Chris Pureka with Kym Register (of Meltdown Rodeo)
doors at 7:30pm
$24 day of show
$2 off for SPACE members
*Accessibility performance*: This show will include two American Sign Language (ASL) interpreters present for our deaf and hard of hearing communities.
It’s rare for an artist to bridge the divide between critical acclaim and dedicated fan engagement. Chris Pureka is a Portland, Oregon-based singer-songwriter whose body of work has resonated deeply with these seemingly disparate milieus. Their music has straddled the folk, Americana and indie rock genres over the course of their 20-year career, and over that time, their bold vulnerability in processing the intimacies of life in song has struck a chord with those listeners who crave authenticity and depth.
Chris’s elegant emotionality as a vocalist and flair as a lyricist have garnered favorable comparisons to Chan Marshall, Bruce Springsteen, and Patty Griffin. Over many years touring both sides of the Atlantic, they have shared the stage with such diverse and esteemed artists as The Lumineers, Gregory Alan Isakov, The Cowboy Junkies, Haley Heynderickx, and Ani DiFranco. Pureka has had songs featured on such television shows as Brothers and Sisters, Covert Affairs and Shameless and well as a song featured in the Sundance featured indie film, The Royal Road.
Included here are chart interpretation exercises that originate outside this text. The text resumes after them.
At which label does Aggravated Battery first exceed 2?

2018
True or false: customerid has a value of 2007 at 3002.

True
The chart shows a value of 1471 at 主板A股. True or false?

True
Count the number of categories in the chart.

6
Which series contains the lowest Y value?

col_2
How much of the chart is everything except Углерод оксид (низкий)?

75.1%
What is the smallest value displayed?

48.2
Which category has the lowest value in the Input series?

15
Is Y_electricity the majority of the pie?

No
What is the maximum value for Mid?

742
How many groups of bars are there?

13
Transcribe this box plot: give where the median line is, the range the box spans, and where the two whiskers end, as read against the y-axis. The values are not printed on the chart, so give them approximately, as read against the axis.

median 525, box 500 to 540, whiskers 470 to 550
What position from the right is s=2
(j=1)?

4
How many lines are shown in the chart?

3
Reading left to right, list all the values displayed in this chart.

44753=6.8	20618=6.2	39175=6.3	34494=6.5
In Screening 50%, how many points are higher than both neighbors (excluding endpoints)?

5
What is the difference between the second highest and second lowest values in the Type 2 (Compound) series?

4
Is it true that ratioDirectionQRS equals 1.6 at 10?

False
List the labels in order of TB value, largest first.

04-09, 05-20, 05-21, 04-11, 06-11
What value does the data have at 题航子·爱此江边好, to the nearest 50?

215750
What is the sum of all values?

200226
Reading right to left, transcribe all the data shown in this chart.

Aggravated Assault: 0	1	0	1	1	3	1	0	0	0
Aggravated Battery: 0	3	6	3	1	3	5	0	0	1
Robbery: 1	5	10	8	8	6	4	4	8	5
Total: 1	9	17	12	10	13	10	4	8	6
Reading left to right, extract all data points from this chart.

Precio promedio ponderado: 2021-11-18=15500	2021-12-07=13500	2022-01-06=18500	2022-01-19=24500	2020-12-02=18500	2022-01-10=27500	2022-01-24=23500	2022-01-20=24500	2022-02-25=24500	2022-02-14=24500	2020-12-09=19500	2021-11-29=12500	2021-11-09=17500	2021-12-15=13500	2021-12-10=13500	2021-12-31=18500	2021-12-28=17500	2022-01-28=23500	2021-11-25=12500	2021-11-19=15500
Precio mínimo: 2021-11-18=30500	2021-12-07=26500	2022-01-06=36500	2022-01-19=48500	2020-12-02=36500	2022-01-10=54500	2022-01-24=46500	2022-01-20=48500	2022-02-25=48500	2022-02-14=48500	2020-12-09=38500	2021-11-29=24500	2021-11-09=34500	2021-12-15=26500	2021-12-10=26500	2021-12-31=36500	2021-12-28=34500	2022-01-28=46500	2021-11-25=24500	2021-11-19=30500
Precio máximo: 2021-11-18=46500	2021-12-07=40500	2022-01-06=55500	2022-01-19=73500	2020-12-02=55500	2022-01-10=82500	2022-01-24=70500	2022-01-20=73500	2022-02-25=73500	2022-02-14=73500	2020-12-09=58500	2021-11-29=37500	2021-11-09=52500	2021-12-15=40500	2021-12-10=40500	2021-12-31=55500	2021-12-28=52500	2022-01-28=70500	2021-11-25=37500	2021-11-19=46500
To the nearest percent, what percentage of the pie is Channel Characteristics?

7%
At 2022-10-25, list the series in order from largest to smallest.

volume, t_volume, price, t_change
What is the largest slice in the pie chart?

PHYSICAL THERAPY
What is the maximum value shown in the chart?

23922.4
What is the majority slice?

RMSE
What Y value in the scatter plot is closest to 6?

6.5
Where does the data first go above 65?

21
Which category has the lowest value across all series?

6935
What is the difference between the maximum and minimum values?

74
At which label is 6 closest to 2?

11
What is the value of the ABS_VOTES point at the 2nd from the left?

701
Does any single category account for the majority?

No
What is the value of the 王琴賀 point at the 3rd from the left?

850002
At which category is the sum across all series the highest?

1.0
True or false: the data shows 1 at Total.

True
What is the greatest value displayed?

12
Along the way, Chris has remained truly independent, selling nearly 50,000 albums through their own label, Sad Rabbit Records.
Kym Register + Meltdown Rodeo
Sometimes the process of mining for melody in words eviscerates the raconteur, gutting them like a tornado through a trailer park. Sometimes, “the truth” is a revival of shit rather forgotten, igniting a coward’s desire to look away. With “Meltdown Rodeo,” Kym Register foregoes such consolatory diversions for visceral scrutiny and unbroken stares. The result is a body of tunes that forages the American south, dislodging its ducked bullets from pearly white sand.
According to Register, “Scottsboro,” the album’s opener, was years in the making. It recounts the little known history of “The Scottsboro Boys,” nine Black men falsely accused of raping a pair of white women in hyperpyrexic 1930’s Alabama. One accuser eventually admitted the allegations were bullshit, but, for Black men in the Jim Crow south (as it is now), any assumptions of guilt are soon proven a permanent brand. Register wails against America’s foremost refrains –jury and peers and whole truths– in lyrics hefty with reconciliation and metaphor. “A blind eye, A blind eye is all justice knows/ Of the truth of what happened in Scottsboro/ Come on now, this story’s not that old.” Contrary to Register’s demand for account, the American south knows no shame.
Whether grappling with the constrictions of gender expressions on dating apps (“How Do You See Me”), evoking the semi-autobiographical loneliness of Dorothy Allison’s Carolina bastards (“Maureen”), or daring white folks to “get right with their history of compliance in racial capitalism” (“Loamlands”), Register affirms that songwriting, at its best, is a gross but necessary confrontation.
Ultimately Register and Meltdown Rodeo (both the newly named band and album) have
achieved in eleven songs something the south has only half-heartedly attempted—undoing generational curses by retiring “bless your heart” lip service.
Damn if we can’t all benefit from a little melting down.